Landmark coordinate records
********************

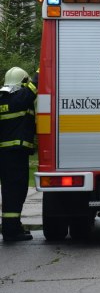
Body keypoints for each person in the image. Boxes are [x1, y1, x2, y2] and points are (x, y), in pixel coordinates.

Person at [0, 67, 37, 242]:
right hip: (15, 156)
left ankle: (12, 227)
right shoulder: (20, 97)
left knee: (9, 191)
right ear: (22, 81)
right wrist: (45, 64)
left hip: (4, 155)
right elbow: (35, 85)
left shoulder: (2, 100)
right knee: (15, 192)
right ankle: (11, 231)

********************

-- What you are asked to do --
Word for word, repeat each line of the records, and leave every image out.

-- Result of the task --
Body keypoints for each person in the image. Boxes are [x1, y1, x2, y2] and points are (x, y), in pixel coordinates.

Person at [0, 67, 37, 242]:
right hip: (15, 156)
left ankle: (12, 227)
right shoulder: (20, 97)
left knee: (9, 191)
right ear: (22, 81)
right wrist: (45, 64)
left hip: (4, 155)
right elbow: (35, 85)
left shoulder: (2, 100)
right knee: (15, 192)
right ankle: (11, 231)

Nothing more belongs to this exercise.